Yep, hard time finding vendors, starts off with a yes until the sales engineers turn around and say no. As for the switch, yes we have used that to verify the problem and the switch does solve this problem. Unfortunally I can't deploy 600 switches for the installed ports, each port is terminating at a different location.
I also have the same problem with a router/PC running an Intel Etherexpress Pro 100 plugged into a horribly expensive switch at a colo site. The colo vendor normally hard-codes the autonegotiation on this switch to 100/Full, because they say that autonegotiation is unreliable. My gear loses about 2% of the packets when they do this no matter how I have my side set. When they set to autonegotiation on their side (after lecturing me on how doing this is a Bad Thing) and I set to autonegotiation, the packet loss goes away. However the downside is about 1 in 10 reboots, their port goes to a funny state and stops talking. I can kick it by a quick set of the port on my side to 10base/half, then back to auto.
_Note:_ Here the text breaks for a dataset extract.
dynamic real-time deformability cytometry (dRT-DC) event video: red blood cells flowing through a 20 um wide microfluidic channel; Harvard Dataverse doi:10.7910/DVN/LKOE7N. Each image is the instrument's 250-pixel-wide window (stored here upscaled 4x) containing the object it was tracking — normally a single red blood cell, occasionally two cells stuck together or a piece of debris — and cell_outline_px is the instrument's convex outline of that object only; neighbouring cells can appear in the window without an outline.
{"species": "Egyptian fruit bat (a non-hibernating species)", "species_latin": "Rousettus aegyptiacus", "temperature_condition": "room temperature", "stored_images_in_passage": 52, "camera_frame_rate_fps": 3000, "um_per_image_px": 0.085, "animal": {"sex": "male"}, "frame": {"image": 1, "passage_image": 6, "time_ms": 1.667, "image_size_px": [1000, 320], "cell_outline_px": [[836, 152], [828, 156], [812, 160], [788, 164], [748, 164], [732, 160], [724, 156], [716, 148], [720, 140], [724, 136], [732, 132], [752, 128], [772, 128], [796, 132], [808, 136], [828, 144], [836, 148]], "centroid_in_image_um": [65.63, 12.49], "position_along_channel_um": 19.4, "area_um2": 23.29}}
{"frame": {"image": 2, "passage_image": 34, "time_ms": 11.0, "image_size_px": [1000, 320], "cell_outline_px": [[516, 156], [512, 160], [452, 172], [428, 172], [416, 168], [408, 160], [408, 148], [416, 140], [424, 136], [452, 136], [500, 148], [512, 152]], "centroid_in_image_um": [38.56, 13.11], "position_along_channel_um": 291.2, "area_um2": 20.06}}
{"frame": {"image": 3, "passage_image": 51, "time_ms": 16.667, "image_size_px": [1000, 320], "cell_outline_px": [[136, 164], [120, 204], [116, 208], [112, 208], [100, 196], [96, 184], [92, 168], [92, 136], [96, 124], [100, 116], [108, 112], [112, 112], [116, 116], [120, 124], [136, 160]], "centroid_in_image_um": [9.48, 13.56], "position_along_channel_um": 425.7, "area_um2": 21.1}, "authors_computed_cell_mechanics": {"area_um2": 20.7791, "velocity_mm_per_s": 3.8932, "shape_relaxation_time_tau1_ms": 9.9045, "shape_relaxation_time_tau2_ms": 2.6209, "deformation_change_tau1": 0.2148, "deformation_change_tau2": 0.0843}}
Our problem is we are running realtime video applications across these links so 0% loss is what is expected. Since we can't change the end devices, we need to understand which of the two devices is not working properly. There is a lack of visibility at the fast link pulses level and this is how deep we are having to investigate.
You are way overengineering this. Accept the fact that Ethernet isn't a particularly good kind of interconnect to use in between network devices and the reason it's used is because it's cheap, buy a switch, and move on.
I appreciate the input and comment but this is purely a vendor interoperability issue, one end is a L2 switch and the other is an end device. We have QoS, jitter/wander control across the whole network path, everything else works but this is a realtime application that needs to be terminated on this specific end device that doesn't seem to behave the way it should. Agreed that if I had the option I would move on to something else but this is not the case. So one has to drill down and look into the details.
I would also venture a guess that your a young guy. Old timers that dealt with Ethernet years ago had these problems all of the time and have many stories to tell. You haven't lived until you've debugged a thinnet network.
I've had my fair share of thicknet, thinnet, arcnet, tokenring issues back in the 80's and 90's, so troubleshooting networks at the PHY level is not really something new to me, it's only been some time since I've come across a problem with had lack of support but the vendors and lack of visibility as to which of the 2 devices that are interconnected is actually causing the issue (I reckon it's a bit of both which doesn't really help).